Bastow’s brace secured a 2-0 win away to North Counties side North Ferriby United (the previous season’s beaten finalists) which took the Peacocks into the Vase quarter-finals, and Cutler scored twice as Cornish side Porthleven were beaten 2-0 in front of a crowd of 1,804 at Wordsworth Drive.

The semi-final draw kept Taunton and Tiverton apart, raising hopes of an all-Western League final.

The Peacocks were denied a place in the Somerset Premier Cup final, losing 5-4 on penalties against Clevedon Town, but they reached the last four of the Les Phillips Cup by beating Paulton.

Then it was all about the Vase, and a two-legged tie with Northern League side Tow Law Town.

The first leg at Wordsworth Drive on March 14 attracted 1,596 spectators, and they enjoyed a classic.

Cutler put the hosts ahead after five minutes, Glen Moan equalised, and Cutler scored again from 20 yards to make it 2-1 at half-time.

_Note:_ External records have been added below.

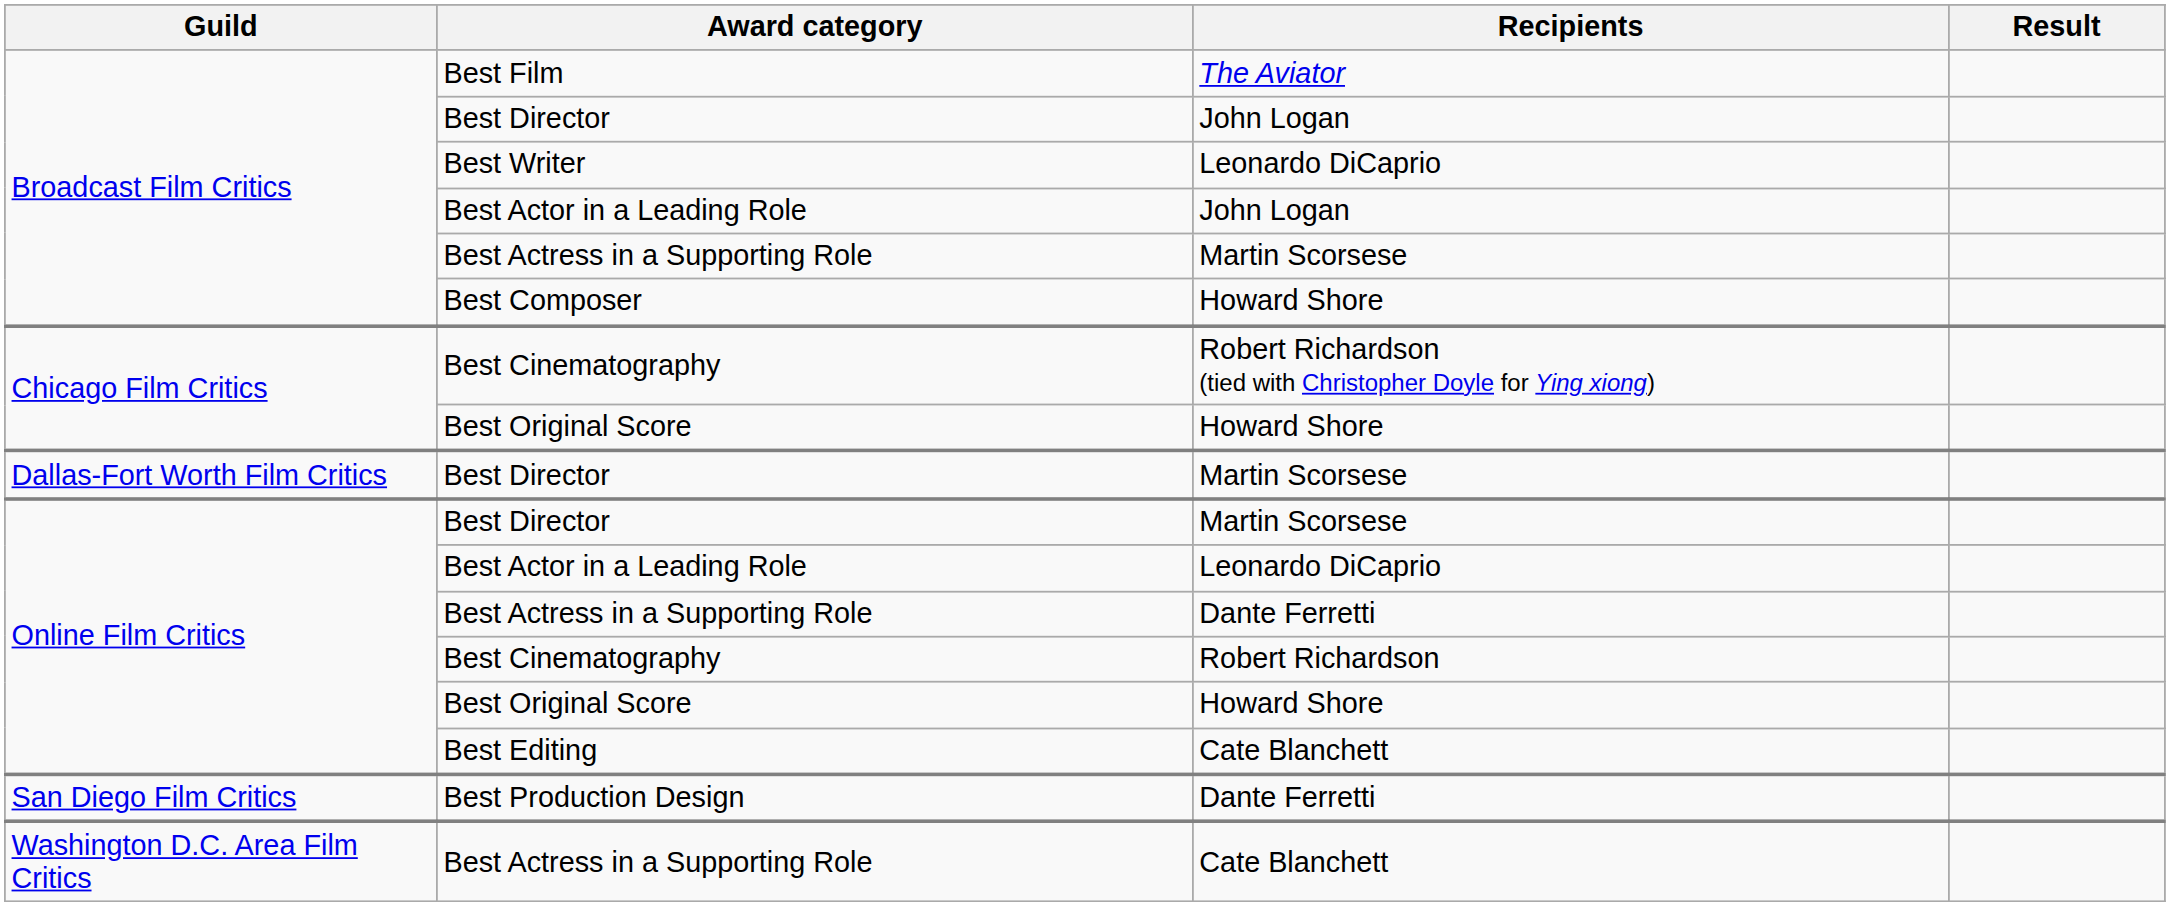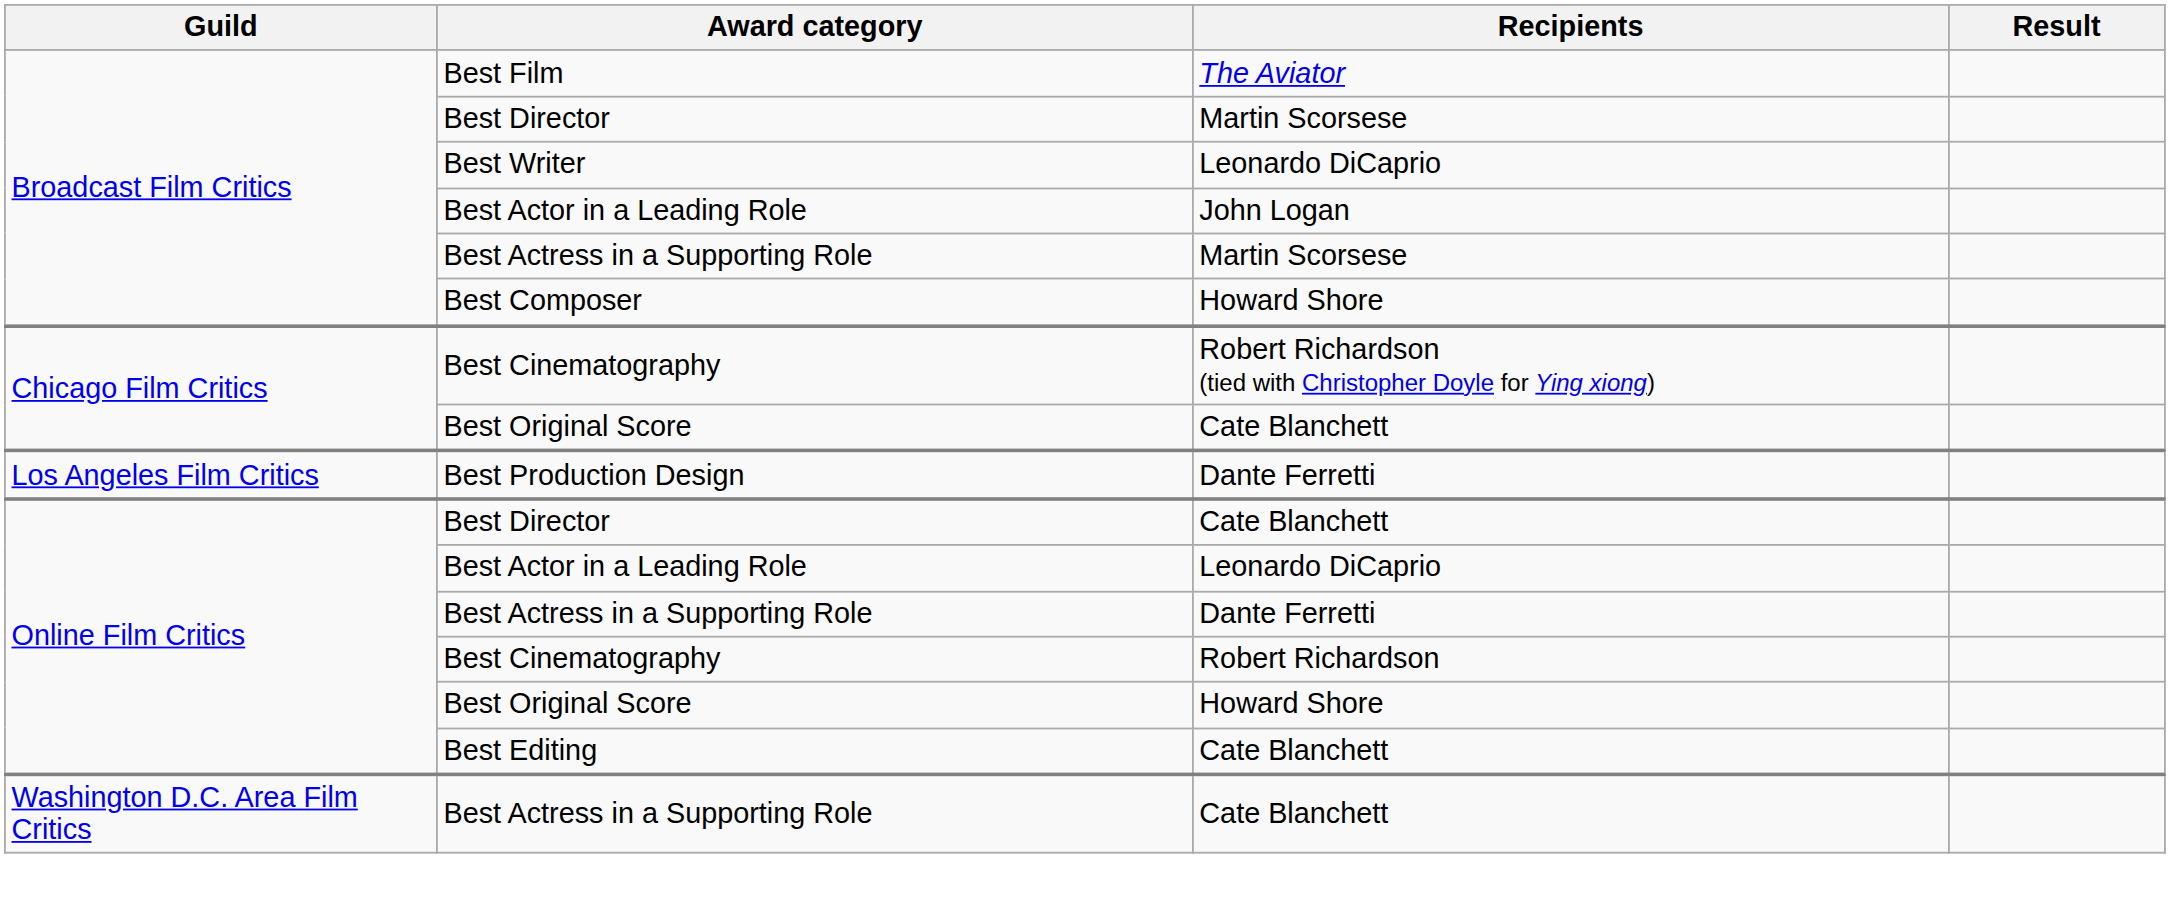Broadcast Film Critics / Best Director | Recipients: John Logan -> Martin Scorsese
Chicago Film Critics / Best Original Score | Recipients: Howard Shore -> Cate Blanchett
- row: Dallas-Fort Worth Film Critics | Best Director | Martin Scorsese
+ row: Los Angeles Film Critics | Best Production Design | Dante Ferretti
Online Film Critics / Best Director | Recipients: Martin Scorsese -> Cate Blanchett
- row: San Diego Film Critics | Best Production Design | Dante Ferretti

Then it went very wrong, as Michael Bailey, Darren Derwent and Trevor Leadler all scored in a 20-minute spell to make it 4-2 to the visitors.

Taunton hit back with two goals in the last seven minutes, from Thompson and West, but it was advantage Tow Law after the 4-4 draw.

Musker was not pleased, saying: “If you’re going to go to Wembley you have to do your job. We had people who didn’t do their jobs.

“I was bitterly disappointed with a lot of things, certainly the defending. We gave away three goals from set-pieces.”

The Peacocks travelled up to the North East for the second leg on March 21, and went down 1-0 on Tow Law’s sloping pitch at the Ironworks Road ground.

The visitors dominated the first half but failed to take their chances, and Jarrod Suddick scored the only goal of the game with 11 minutes left.

“It’s probably the worst day of my life,” reflected Musker, without understatement.

March also saw Taunton’s bid to move to a new ground on Blackbrook Way - which was also to incorporate an athletics track - hit by the rejection of a bid for £2.6 million from the National Lottery sports fund.

Musker’s men had to play a frankly ridiculous 11 matches during April, and were without top scorer Cutler, who had knee ligament damage.

Cue Lynch, who scored in five consecutive games, with the only goal in a 1-0 win at Bridgwater (on a bitterly cold day that kept the crowd down to 600) and four against Elmore two days later.

Lynch’s goals kept Taunton clinging on in the title race, but draws with Chippenham Town and Mangotsfield meant that Tiverton could wrap it up with victory over their rivals at Ladysmead on April 23.

That they did, winning 2-1 with goals from Steve Daly and Everett.

Tiverton finished the league unbeaten (scoring 154 goals, conceding just 20 and amassing 110 points) and then beat Tow Law at Wembley, becoming the first Western League club to win the Vase.

All that was left to play was the Les Phillips Cup final at Huish Park in Yeovil, which proved a neat summary of the season as a whole.

Taunton made Tiverton work for it, but the Devon side triumphed 3-2 to end the season as treble winners.

Dave Leonard put the champions ahead, Kevin Smith made it 2-0, and Cutler saw a penalty saved.

In the second half, which featured two 15-minute delays caused by floodlight failure, Martin Parker pulled one back from the spot but Smith’s second made it 3-1.

Derek Fowler netted late on but it was Tiverton’s day - and season.

Taunton had performed well, though, and Musker was well aware of that when he said: “[Tiverton] deserved to win the championship, especially when you consider they did it without losing a match.

“I don’t think there is a massive gulf between them and us. With the number of points we had, we would have won any other league.

“I know where our weaknesses lie and that’s something to work on for next season.”

Musker’s side had scored 107 goals in the league, with Cutler netting 28 in 34 full appearances and Loram 26 in 53.

Young Lynch had helped himself to 16 in 17 full appearances - and there was much, much more still to come from him.